If $X \sim Geom(p)$, then the probability mass function of $X$ is
\(p(x) = P(X = x) = \left\{ \begin{array}{ll} p^{x}(1 − p)^{x−1} & x = 1,2 \ldots \\ 0 & otherwise \end{array} \right.\)
A large industrial firm allows a discount on any invoice that is paid within $30$ days. Twenty percent of invoices receive the discount. Invoices are audited one by one. Let $X$ be the number of invoices audited up to and including the first one that qualifies for a discount. What is the distribution of $X$? Find $P(X = 3)$.
The Mean and Variance of a Geometric Distribution
If $X ∼ Geom(p)$, then
$𝜇_{X} = \frac{1}{p} $
$\sigma^{2}_{X} = \frac{1-p}{p}$
The Negative Binomial Distribution
If $X \sim NB(r, p)$, then the probability mass function of $X$ is
\(p(x) = P(X = x) = \left\{ \begin{array}{ll} {(x − 1) \choose (r − 1) } p^{r}(1 − p)^{x−r} & x = r, r + 1,\ldots\\ 0 & otherwise \end{array} \right.\)A Negative Binomial Random Variable Is a Sum of Geometric Random Variables
If $X \sim NB(r, p)$, then $X = Y1 +\ldots+ Yr$ where $Y_{1},\ldots, Y_{r}$ are independent random variables, each with the $Geom(p)$ distribution.
In a large industrial firm, $20\%$ of all invoices receive a discount. Invoices are audited one by one. Let X denote the number of invoices up to and including the third one that qualifies for a discount. What is the distribution of $X$? Find $P(X = 8)$.
The Mean and Variance of the Negative Binomial Distribution
- If $X \sim NB(r, p)$, then
- $𝜇_{X} = rp$
- $\sigma_{X} = \frac{rp}{(1-p)^2}$
- If $X \sim NB(r, p)$, then
A Negative Binomial Random Variable Is a Sum of Geometric Random Variables
- Assume that a sequence of $8$ independent Bernoulli trials, each with success probability $p$, comes out as follows:
$F ~ F ~ S ~ F ~ S ~ F ~ F ~ S$
If $X$ is the number of trials up to and including the third success, then $X ∼ NB(3, p)$, and for this sequence of trials, $X = 8$.
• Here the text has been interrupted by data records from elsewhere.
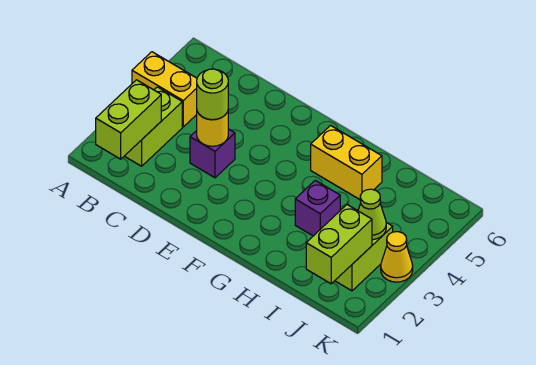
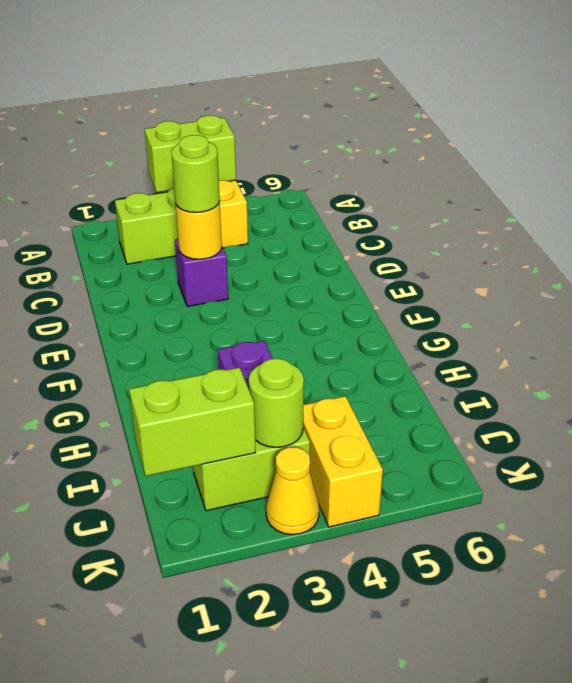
lime 1x2 brick [96,80,161,159] -> lime 1x2 brick moved to [145,116,236,192]
yellow 1x2 brick [311,126,382,199] -> yellow 1x2 brick moved to [303,396,383,527]
lime 1x1 cone [358,189,386,240] -> lime 1x1 round brick [249,359,304,448]

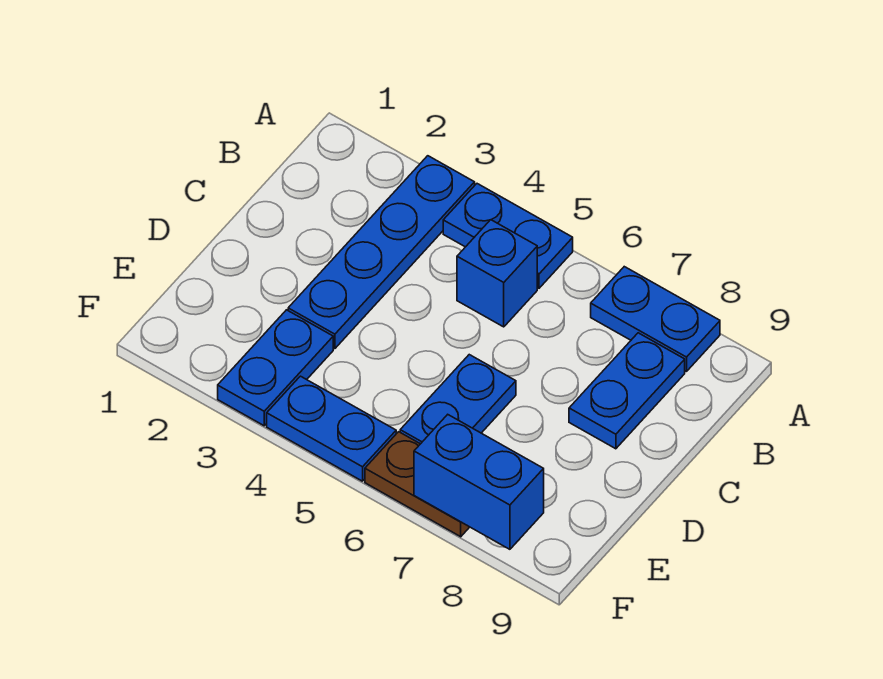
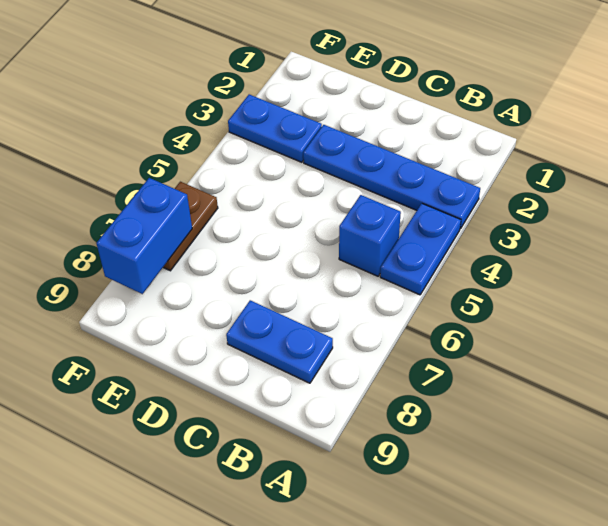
blue 1x2 plate [591,267,720,372] -> none
blue 1x2 plate [400,355,516,444] -> none
blue 1x2 plate [267,376,396,481] -> none

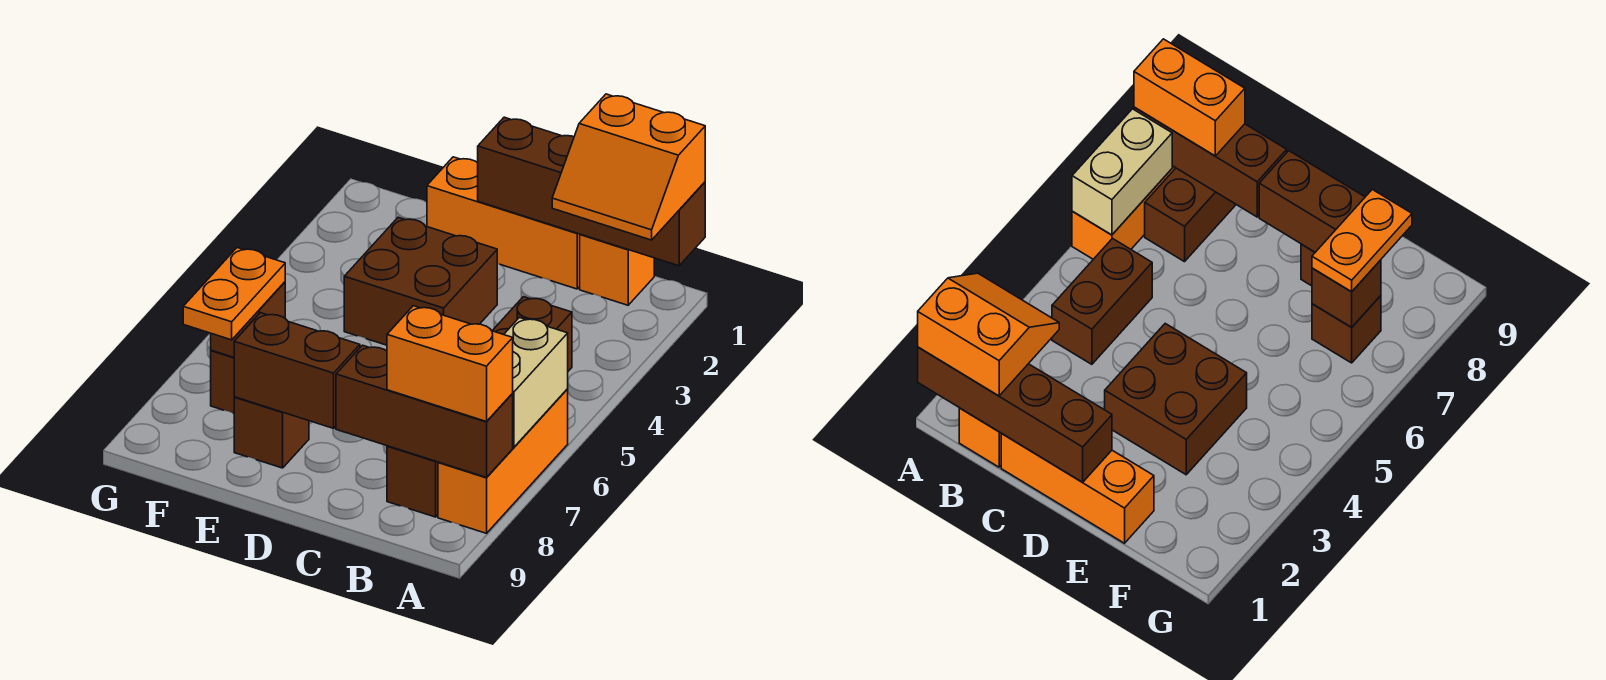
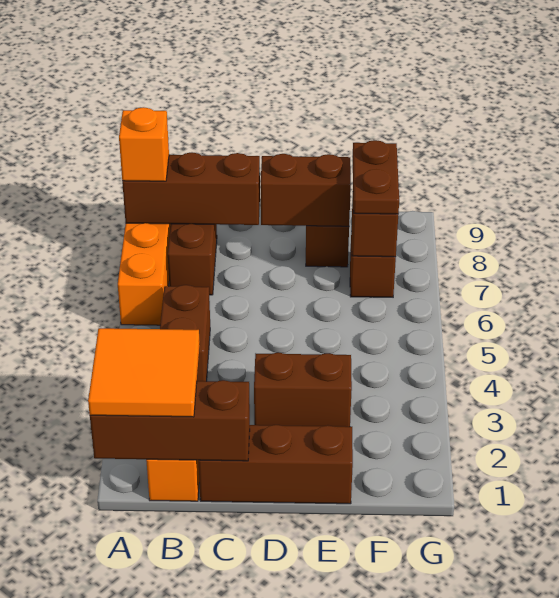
brown 1x4 brick [478,117,705,266] -> brown 1x3 brick [90,380,250,461]
orange 2x2 slope [552,94,705,240] -> orange 2x2 tile [88,328,200,417]
tan 1x2 brick [504,318,568,447] -> none
orange 1x2 brick [387,306,513,422] -> orange 1x1 brick [119,107,169,181]
orange 1x3 brick [427,157,580,289] -> brown 1x3 brick [199,425,353,504]
brown 2x2 brick [344,217,497,345] -> brown 1x2 brick [254,352,352,427]
orange 1x2 plate [183,248,285,340] -> brown 1x2 plate [353,140,399,214]

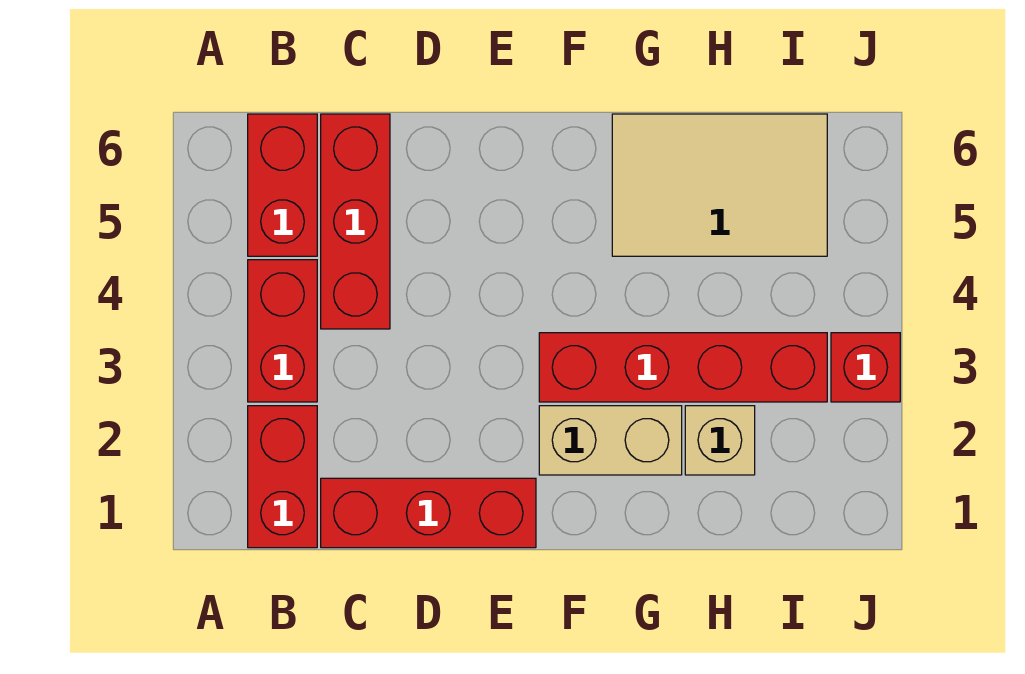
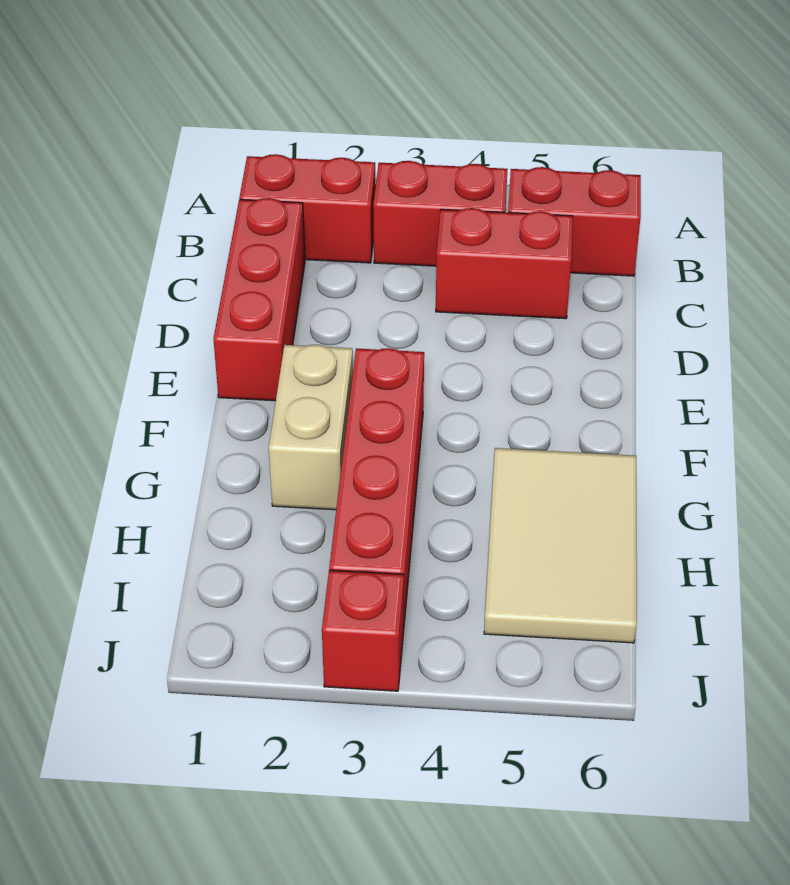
red 1x3 brick [321,114,390,329] -> red 1x2 brick [436,208,573,319]
tan 1x1 brick [685,406,755,475] -> none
- Denote the number of trials up to and including the first success by $Y_1$. For this sequence, $Y_1 = 3$, but in general, $Y_1 ∼ Geom(p)$. Now count the number of trials, starting with the first trial after the first success, up to and including the second success.
- Denote this number of trials by $Y_2$. For this sequence $Y_2 = 2$, but in general, $Y_2 ∼ Geom(p)$. Finally, count the number of trials, beginning from the first trial after the second success, up to and including the third success.
- Denote this numberof trials by $Y_3$. For this sequence $Y_3 = 3$, but again in general, $Y3 ∼ Geom(p)$. It is clear that $X = Y_1 + Y_2 + Y_3$. Furthermore, since the trials are independent, $Y_1, Y_2, and ~ Y_3$ are independent. This shows that if $X ∼ NB(3, p)$, then $X $ is the sum of three independent $Geom(p)$ random variables.
- This result can be generalized to any positive integer $r$.